En 1988, il tourne Comme des larrons en foire, un documentaire sur la foire de Lessay.

La Cinémathèque de Toulouse le définit comme un « poète de la pelloche et stakhanoviste du second rôle » [1].

Sa dernière apparition dans un film est dans le documentaire de Jacques Richard Le Fantôme d'Henri Langlois (2004).

« Esprit d’une grande liberté, remarque Gérard Courant, « analphabète du cinéma » comme il se proclame, poète, marginal des contraintes parisianistes, Jacques Robiolles est un cinéaste mal adapté aux structures trop bureaucratiques du cinéma français. » [2].

Il meurt à Coutances le 19 avril 2017, âgé de 82 ans. Ses obsèques ont lieu le 21 avril en la cathédrale Notre-Dame.

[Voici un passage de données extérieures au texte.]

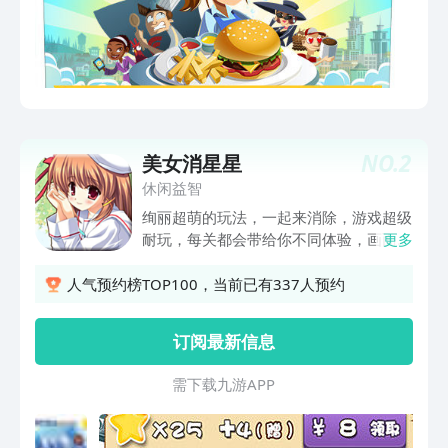
NO.
2
美女消星星
休闲益智
绚丽超萌的玩法，一起来消除，游戏超级
耐玩，每关都会带给你不同体验，画面精
更多
美，特效绚丽，游戏音效自然动听，上手
快，还有道具免费使用帮助通关。使用过
人气预约榜TOP100，当前已有337人预约
人的智力来征服星星，还等什么一起来玩
吧！ 相邻有相同颜色的星星点击就会消
订阅最新信息
除，一次性消除的星星越多，获得分数越
多，达到关卡限定分数才能通关，通关失
需 下 载 九 游 A P P
败可使用商城购买的星星来续关。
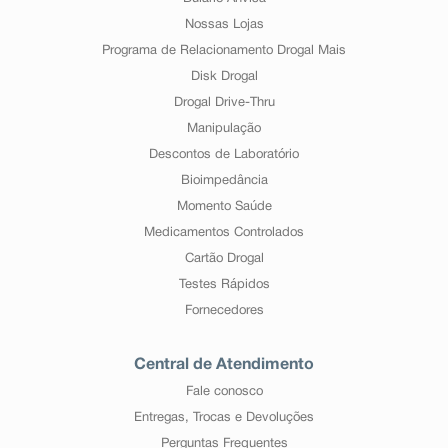
Nossas Lojas
Programa de Relacionamento Drogal Mais
Disk Drogal
Drogal Drive-Thru
Manipulação
Descontos de Laboratório
Bioimpedância
Momento Saúde
Medicamentos Controlados
Cartão Drogal
Testes Rápidos
Fornecedores
Central de Atendimento
Fale conosco
Entregas, Trocas e Devoluções
Perguntas Frequentes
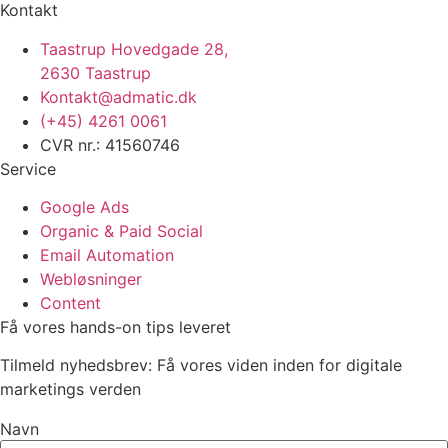
Kontakt
Taastrup Hovedgade 28,
2630 Taastrup
Kontakt@admatic.dk
(+45) 4261 0061
CVR nr.: 41560746
Service
Google Ads
Organic & Paid Social
Email Automation
Webløsninger
Content
Få vores hands-on tips leveret
Tilmeld nyhedsbrev: Få vores viden inden for digitale
marketings verden
Navn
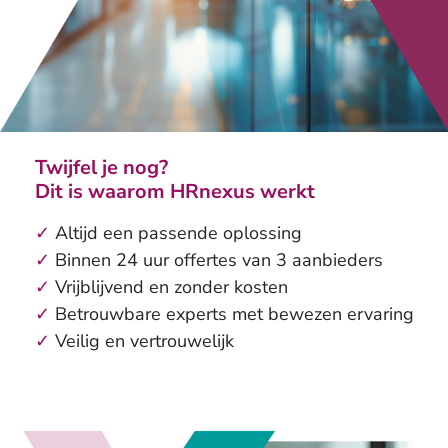
Twijfel je nog?
Dit is waarom HRnexus werkt
✓
Altijd een passende oplossing
✓
Binnen 24 uur offertes van 3 aanbieders
✓
Vrijblijvend en zonder kosten
✓
Betrouwbare experts met bewezen ervaring
✓
Veilig en vertrouwelijk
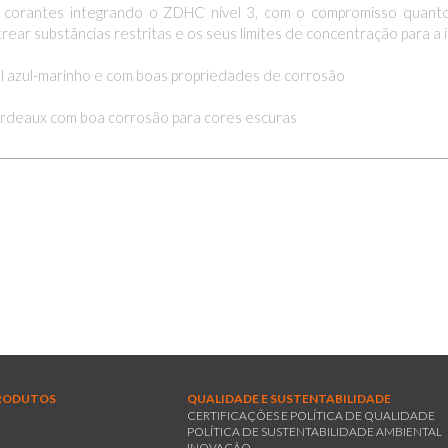
 corantes integrando o ZDHC nível 3, com o compromisso quant
ear substâncias restritas e os seus limites de concentração para a i
 azul-marinho e com boas propriedades de corrosão
deaux com boa corrosão para cores escuras
RODUTOS
QUALIDADE E SUSTENTABILIDADE
CERTIFICAÇÕES E POLÍTICA DE QUALIDADE
POLÍTICA DE SUSTENTABILIDADE AMBIENTAL
INOVAÇÃO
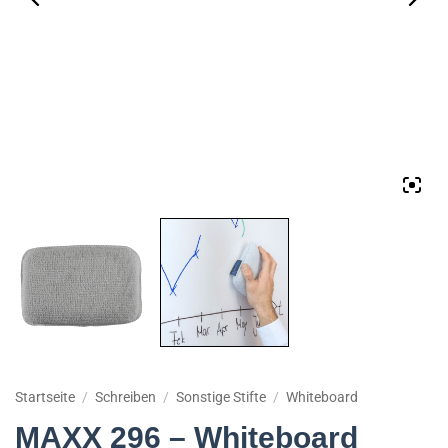
Startseite
/
Schreiben
/
Sonstige Stifte
/
Whiteboard
MAXX 296 – Whiteboard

Il est le père du comédien Stanislas Robiolle (sans s).

Filmographie

Comme réalisateur

  • Réflexions faites dans un buffet Henri II, 1969
  • Le Daguemaluahk, 1970 (MM)
  • Essais pour Richard III, 1970 (MM)
  • Les Yeux de maman sont les étoiles, 1971 (MM)
  • Alice, 1972 (MM)
  • Le Train de Transylvanie, 1973
  • Le Jardin des Hespérides, 1975 (LM)
  • Équinoxe, 1976 (CM)
  • La Maison qui pleure, 1979 (CM)
  • La Forêt désenchantée, 1983 (CM)

Comme acteur

Au cinéma

  • Les Dimanches de Ville d'Avray de Serge Bourguignon, 1961
  • Landru, de Claude Chabrol, 1962
  • La Rose de fer (Les Cinq dernières minutes), de Claude Loursais, 1966
  • La Mariée était en noir, de François Truffaut, 1967
  • Marie pour mémoire de Philippe Garrel, 1967
  • Baisers volés, de François Truffaut, 1968
  • Domicile conjugal, de François Truffaut, 1970
  • L'Amour c'est gai, l'amour c'est triste, de Jean-Daniel Pollet, 1971
  • Le Frisson des vampires, de Jean Rollin, 1971
  • Bananes mécaniques, de Jean-François Davy, 1972
  • L'An 01, de Jacques Doillon, 1972
  • Prenez la queue comme tout le monde, de Jean-François Davy, 1972
  • Q - Au plaisir des dames, de Jean-François Davy, 1974
  • Touche pas à la femme blanche, de Marco Ferreri, 1974
  • Zig-zig, de Laszlo Szabo, 1974
  • C'est dur pour tout le monde, de Christian Gion, 1975
  • Le Mors aux dents, de Laurent Heynemann, 1979
  • Le Rouge de Chine, de Jacques Richard, 1977
  • Rebelote, de Jacques Richard, 1982
  • Paulette, la pauvre petite milliardaire, de Claude Confortes, 1985
  • La Femme secrète, de Sébastien Grall, 1986
  • Le Fantôme d'Henri Langlois (documentaire), de Jacques Richard, 2004

À la télévision

  • Fortune, de Henri Colpi, 1969
  • Rouletabille, de Robert Mazoyer, 1966
  • Jacquou le croquant, de Stellio Lorenzi, 1969
  • Rendez-vous à Badenberg, de Jean-Michel Meurice, 1970

...

Récompenses

  • Prix spécial du jury et prix 20 ans au Festival du jeune cinéma de Toulon 1971 pour Les Yeux de maman sont les étoiles

Notes et références

  1. « L'hôpital et ses phantasmes », Cinémathèque de Toulouse, 15-19 novembre 2011.
  2. , Gérard Courant, « Dictionnaire du cinéma français des années 70 », Cinéma, n° 262, octobre 1980.